I decided to isolate the support and project work on the team so that people who did support didn’t have to do projects and could remain in the reactive mode, while people who worked on the projects were not distracted by the support work. I set up a rotation for those individuals who were on the support team, and instead of being on support all the time, I set up a weekly rotation. The same person who did support was also on PagerDuty calls in case that something would go wrong.

Furthermore, I identified roles and responsibilities for each and every individual on the team and discerned what we needed as a team in terms of skills and competencies. Anyone who was on support was responsible for resolving short tickets immediately and assigning more complex tickets to people working on projects. We also started creating runbooks for anything we needed to do, from providing access to resolving quick permission issues. That allowed us to automate most processes and enable juniors who recently joined to follow the procedures with ease.

As things started to roll more smoothly, we started to organize things from the prioritization perspective. We initiated weekly conversations with external stakeholders to learn more and adjust their expectations. When they needed something from us -- depending on the scope of a task, current resource allocation, and the company goals -- we would do prioritization and communicate what possible timeline for the execution could look like and what kind of their participation would be necessary for us to deliver on time. We would also explain how they could check-in and track the progress, which quieted some of the noise coming from the outside.

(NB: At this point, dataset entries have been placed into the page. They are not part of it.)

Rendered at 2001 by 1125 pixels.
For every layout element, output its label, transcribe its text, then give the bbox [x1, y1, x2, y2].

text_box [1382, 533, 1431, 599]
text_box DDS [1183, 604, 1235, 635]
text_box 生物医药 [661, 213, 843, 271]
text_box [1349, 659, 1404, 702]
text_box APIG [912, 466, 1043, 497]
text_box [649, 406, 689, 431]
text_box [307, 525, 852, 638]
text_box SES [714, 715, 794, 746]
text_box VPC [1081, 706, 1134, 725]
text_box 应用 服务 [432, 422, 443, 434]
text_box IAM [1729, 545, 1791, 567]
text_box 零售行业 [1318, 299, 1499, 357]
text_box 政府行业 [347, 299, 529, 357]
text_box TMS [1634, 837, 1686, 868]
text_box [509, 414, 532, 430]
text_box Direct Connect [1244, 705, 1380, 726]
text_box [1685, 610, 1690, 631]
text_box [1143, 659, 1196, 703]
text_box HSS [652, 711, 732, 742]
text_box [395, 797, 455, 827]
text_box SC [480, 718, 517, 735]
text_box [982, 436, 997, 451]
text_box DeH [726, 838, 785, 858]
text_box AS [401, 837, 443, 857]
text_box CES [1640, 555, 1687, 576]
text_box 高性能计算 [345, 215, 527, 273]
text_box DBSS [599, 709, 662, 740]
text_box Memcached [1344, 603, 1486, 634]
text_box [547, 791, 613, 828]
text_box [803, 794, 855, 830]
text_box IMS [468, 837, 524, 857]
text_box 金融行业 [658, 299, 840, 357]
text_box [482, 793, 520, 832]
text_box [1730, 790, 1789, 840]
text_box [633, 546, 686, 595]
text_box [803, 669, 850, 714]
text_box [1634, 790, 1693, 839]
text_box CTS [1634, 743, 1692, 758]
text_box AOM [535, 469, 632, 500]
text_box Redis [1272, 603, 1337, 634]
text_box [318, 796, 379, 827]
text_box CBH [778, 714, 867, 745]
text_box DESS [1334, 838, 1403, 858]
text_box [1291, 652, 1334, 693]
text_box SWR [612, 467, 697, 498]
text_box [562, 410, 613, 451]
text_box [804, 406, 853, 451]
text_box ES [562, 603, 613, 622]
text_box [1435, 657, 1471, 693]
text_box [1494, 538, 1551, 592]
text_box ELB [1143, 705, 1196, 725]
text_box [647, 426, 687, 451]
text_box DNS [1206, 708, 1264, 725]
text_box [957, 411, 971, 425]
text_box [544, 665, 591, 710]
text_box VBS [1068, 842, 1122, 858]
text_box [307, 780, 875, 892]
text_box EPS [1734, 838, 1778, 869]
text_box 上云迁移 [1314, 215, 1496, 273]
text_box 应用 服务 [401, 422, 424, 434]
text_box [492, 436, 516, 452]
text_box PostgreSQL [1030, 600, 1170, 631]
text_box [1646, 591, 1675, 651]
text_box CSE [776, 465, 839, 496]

Following up on that, we established standard SLAs for our support tasks. More complex projects were negotiable, but with smaller tasks (for example, access or permissions), we set short timelines, and the team was clearly instructed how to hit them.

Finally, I established healthy hours for operations. Some people were doing 14 or 16 hours shifts, and that reflected on their well-being. We had to communicate our decision to external stakeholders and make sure they were aware of our availability of resources. Most were quite flexible to adjust their working hours to support the well-being of our engineers.

Lessons learned

  • Take time to assess the situation before rushing to take any actions.
  • Spend at least an hour with each member of the team before the first draft of the situation analysis is completed.
  • Communicate to the outside world that the change is coming and ask for patience.
  • Align team celebrations with meaningful milestone deliveries.